START Text provided

AbstractWalkers

AbstractWalkers

Module containing abstract definitions for walkers.

mutable struct AtomWalker

The AtomWalker struct represents a walker composed of atoms/molecules.

Fields

• configuration::FastSystem: The configuration of the walker.
• energy::typeof(0.0u"eV"): The energy of the walker.
• iter::Int64: The current iteration number of the walker.
• list_num_par::Vector{Int64}: The list of the number of particles for each component.
• frozen::Vector{Bool}: A boolean vector indicating whether each component is frozen or not.
• energy_frozen_part::typeof(0.0u"eV"): The energy of the frozen particles in the walker, serves as a constant energy offset to the interacting part of the system.

Constructor

• AtomWalker(configuration::FastSystem; energy=0.0u"eV", iter=0, list_num_par=zeros(Int,C), frozen=zeros(Bool,C), energy_frozen_part=0.0u"eV"): Constructs a new AtomWalker object with the given configuration and optional parameters.

AtomWalker(configuration::AbstractSystem; freeze_species::Vector{Symbol}=Symbol[], merge_same_species=true)

Constructs an AtomWalker object with the given configuration.

Arguments

• configuration::AbstractSystem: The configuration of the walker.
• freeze_species::Vector{Symbol}: A vector of species to freeze.
• merge_same_species::Bool: A boolean indicating whether to merge the same species into one component.

Returns

• AtomWalker{C}: The constructed AtomWalker object.

Example

julia> at = FreeBirdIO.generate_multi_type_random_starting_config(10.0,[2,1,3,4,5,6];particle_types=[:H,:O,:H,:Fe,:Au,:Cl])
FastSystem(Au₅Cl₆Fe₄H₅O, periodic = FFF):
    bounding_box      : [ 5.94392        0        0;
                                0  5.94392        0;
                                0        0  5.94392]u"Å"

        .--------------.  
       /|Fel           |  
      / H   H   Cl     |  
     /  Hu   O         |  
    *   |       Au   Fe|  
    |   |FeCl        Fe|  
    |   |        Au    |  
    |   .---------Au---.  
    |  /           H  /   
    | Au Cl          /    
    |/              /     
    *--------------*      

julia> AtomWalker(at;freeze_species=[:H],merge_same_species=false)
AtomWalker{6}(FastSystem(Au₅Cl₆Fe₄H₅O, periodic = FFF, bounding_box = [[5.943921952763129, 0.0, 0.0], [0.0, 5.943921952763129, 0.0], [0.0, 0.0, 5.943921952763129]]u"Å"), 0.0 eV, 0, [2, 3, 1, 6, 4, 5], Bool[1, 1, 0, 0, 0, 0], 0.0 eV)

julia> AtomWalker(at;freeze_species=[:H],merge_same_species=true)
AtomWalker{5}(FastSystem(Au₅Cl₆Fe₄H₅O, periodic = FFF, bounding_box = [[5.943921952763129, 0.0, 0.0], [0.0, 5.943921952763129, 0.0], [0.0, 0.0, 5.943921952763129]]u"Å"), 0.0 eV, 0, [5, 1, 6, 4, 5], Bool[1, 0, 0, 0, 0], 0.0 eV)

END Text provided

◆ Required action
Copy the passage of the AbstractWalkers documentation between "Constructor" and "configuration::AbstractSystem: The configuration of the walker.", inclusive.

START Raw data

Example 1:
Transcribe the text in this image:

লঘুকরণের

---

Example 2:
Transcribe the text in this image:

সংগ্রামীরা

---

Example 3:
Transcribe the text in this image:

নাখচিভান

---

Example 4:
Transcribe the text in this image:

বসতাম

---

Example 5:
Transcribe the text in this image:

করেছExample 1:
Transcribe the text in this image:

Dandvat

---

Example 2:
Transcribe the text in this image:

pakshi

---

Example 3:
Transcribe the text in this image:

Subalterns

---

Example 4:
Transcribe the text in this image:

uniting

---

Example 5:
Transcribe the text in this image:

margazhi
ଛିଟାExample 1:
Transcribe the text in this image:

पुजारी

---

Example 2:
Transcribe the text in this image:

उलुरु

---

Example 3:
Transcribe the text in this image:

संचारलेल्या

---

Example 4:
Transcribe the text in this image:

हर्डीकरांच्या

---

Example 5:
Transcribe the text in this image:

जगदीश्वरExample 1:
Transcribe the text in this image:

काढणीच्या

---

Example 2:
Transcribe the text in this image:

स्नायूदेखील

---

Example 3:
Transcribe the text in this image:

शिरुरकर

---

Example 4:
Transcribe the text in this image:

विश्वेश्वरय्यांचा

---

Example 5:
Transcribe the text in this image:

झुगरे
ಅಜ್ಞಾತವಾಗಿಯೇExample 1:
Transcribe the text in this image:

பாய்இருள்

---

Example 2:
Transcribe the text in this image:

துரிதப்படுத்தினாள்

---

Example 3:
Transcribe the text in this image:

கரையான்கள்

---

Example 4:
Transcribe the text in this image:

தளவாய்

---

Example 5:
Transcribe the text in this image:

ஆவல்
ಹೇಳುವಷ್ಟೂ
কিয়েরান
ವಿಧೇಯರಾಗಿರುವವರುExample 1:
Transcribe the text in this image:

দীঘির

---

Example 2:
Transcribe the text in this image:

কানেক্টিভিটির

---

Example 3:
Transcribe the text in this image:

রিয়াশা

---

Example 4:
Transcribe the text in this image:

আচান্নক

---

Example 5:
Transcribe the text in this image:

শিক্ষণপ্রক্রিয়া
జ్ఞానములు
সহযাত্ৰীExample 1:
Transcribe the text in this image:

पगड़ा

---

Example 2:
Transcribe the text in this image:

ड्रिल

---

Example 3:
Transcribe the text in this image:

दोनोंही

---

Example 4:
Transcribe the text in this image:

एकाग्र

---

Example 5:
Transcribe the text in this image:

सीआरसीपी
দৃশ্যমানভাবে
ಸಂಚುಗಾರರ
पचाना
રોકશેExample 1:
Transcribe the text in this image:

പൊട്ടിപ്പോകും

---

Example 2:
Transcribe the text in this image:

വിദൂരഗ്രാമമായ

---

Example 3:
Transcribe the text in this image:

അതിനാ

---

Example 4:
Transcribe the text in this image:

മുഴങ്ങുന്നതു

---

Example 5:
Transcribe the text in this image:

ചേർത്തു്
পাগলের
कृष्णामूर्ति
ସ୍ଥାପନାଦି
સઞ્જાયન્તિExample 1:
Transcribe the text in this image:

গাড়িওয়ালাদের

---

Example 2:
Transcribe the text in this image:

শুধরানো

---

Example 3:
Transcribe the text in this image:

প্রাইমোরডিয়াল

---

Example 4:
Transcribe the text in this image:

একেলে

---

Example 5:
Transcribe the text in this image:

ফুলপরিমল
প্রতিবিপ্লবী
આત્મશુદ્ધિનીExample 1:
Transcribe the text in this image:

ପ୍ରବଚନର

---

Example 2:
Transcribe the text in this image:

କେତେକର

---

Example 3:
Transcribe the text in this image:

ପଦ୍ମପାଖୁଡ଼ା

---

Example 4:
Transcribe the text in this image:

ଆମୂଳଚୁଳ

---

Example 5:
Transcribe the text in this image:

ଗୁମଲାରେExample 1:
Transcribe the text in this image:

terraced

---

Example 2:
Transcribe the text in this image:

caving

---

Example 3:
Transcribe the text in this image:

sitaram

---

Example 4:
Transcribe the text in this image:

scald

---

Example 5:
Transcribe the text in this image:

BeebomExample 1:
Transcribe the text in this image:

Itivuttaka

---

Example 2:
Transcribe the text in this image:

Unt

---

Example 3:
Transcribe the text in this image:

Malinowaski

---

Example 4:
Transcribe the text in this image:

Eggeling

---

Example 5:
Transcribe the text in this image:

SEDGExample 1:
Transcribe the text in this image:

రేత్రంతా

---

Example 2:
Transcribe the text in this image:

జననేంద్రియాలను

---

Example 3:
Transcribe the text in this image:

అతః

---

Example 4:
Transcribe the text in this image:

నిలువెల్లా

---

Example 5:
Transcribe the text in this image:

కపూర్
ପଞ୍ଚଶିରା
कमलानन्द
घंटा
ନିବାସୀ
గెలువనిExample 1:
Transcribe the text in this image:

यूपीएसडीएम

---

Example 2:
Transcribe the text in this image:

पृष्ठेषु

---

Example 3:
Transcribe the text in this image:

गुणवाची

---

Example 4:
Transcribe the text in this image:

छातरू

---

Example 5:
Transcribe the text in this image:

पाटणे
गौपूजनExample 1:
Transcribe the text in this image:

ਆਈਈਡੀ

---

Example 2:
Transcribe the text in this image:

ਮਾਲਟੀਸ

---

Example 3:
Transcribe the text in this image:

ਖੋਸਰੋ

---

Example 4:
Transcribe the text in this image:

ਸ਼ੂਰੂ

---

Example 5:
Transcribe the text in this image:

END Raw data

◆ Written solution
Constructor

• AtomWalker(configuration::FastSystem; energy=0.0u"eV", iter=0, list_num_par=zeros(Int,C), frozen=zeros(Bool,C), energy_frozen_part=0.0u"eV"): Constructs a new AtomWalker object with the given configuration and optional parameters.

AtomWalker(configuration::AbstractSystem; freeze_species::Vector{Symbol}=Symbol[], merge_same_species=true)

Constructs an AtomWalker object with the given configuration.

Arguments

• configuration::AbstractSystem: The configuration of the walker.